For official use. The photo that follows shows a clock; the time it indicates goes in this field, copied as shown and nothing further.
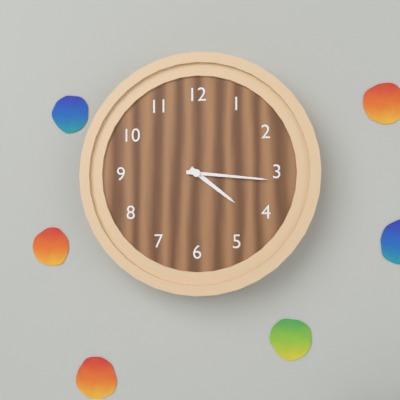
4:16
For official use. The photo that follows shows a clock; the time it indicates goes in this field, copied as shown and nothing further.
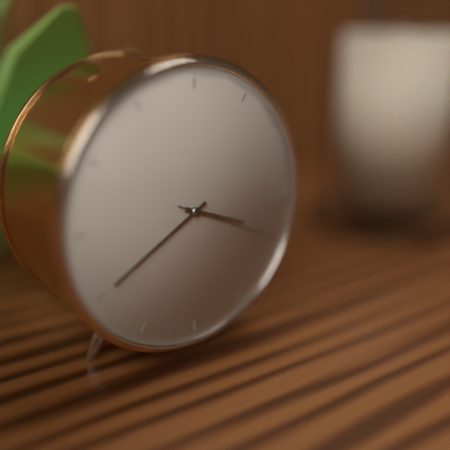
3:40:19
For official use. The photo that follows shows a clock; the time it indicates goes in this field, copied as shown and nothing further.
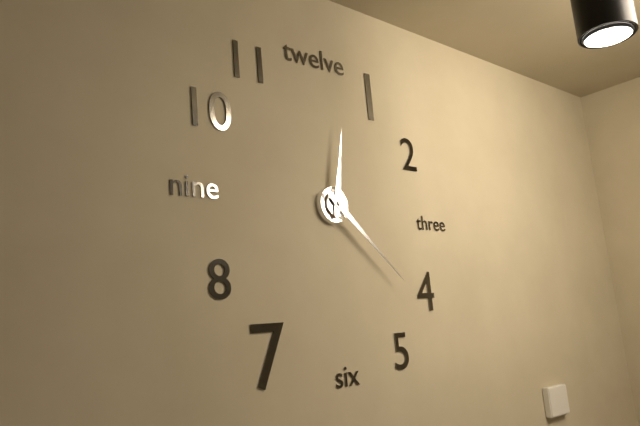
12:22
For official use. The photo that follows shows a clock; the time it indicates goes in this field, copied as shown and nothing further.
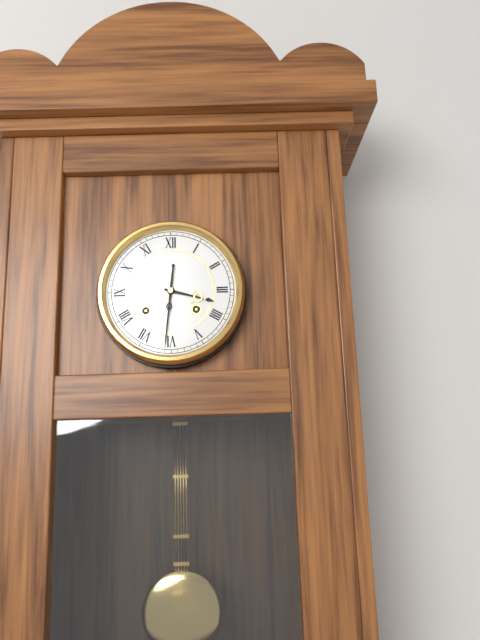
3:31
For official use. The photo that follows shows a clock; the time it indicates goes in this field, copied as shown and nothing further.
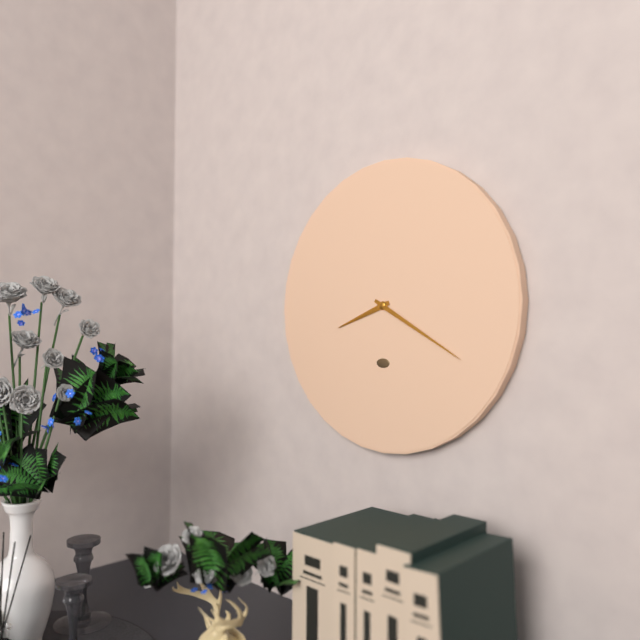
8:20
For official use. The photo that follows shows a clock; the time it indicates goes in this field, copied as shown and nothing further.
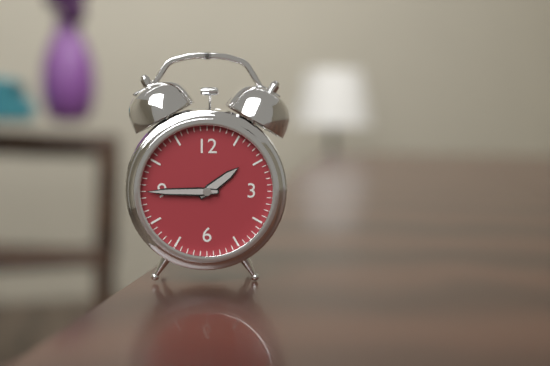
1:45
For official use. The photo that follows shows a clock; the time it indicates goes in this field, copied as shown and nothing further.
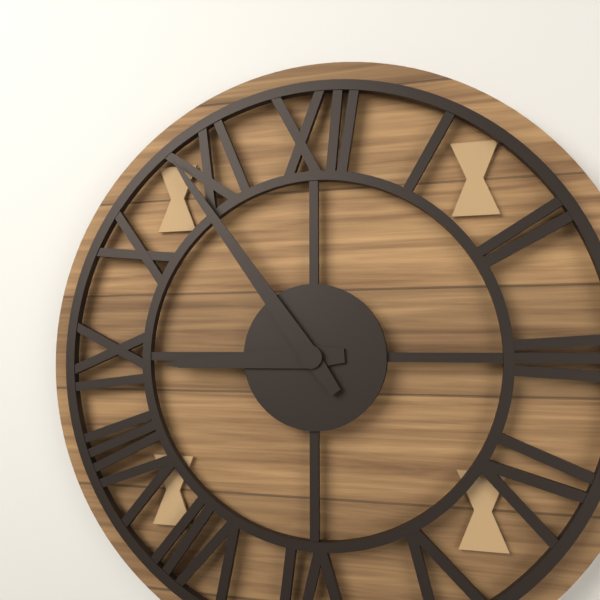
========
* _Your instructions_
Reproduce the listing above verbatim, line for line, with the pictures omitted.

* _Response_
For official use. The photo that follows shows a clock; the time it indicates goes in this field, copied as shown and nothing further.
4:16
For official use. The photo that follows shows a clock; the time it indicates goes in this field, copied as shown and nothing further.
3:40:19
For official use. The photo that follows shows a clock; the time it indicates goes in this field, copied as shown and nothing further.
12:22
For official use. The photo that follows shows a clock; the time it indicates goes in this field, copied as shown and nothing further.
3:31
For official use. The photo that follows shows a clock; the time it indicates goes in this field, copied as shown and nothing further.
8:20
For official use. The photo that follows shows a clock; the time it indicates goes in this field, copied as shown and nothing further.
1:45
For official use. The photo that follows shows a clock; the time it indicates goes in this field, copied as shown and nothing further.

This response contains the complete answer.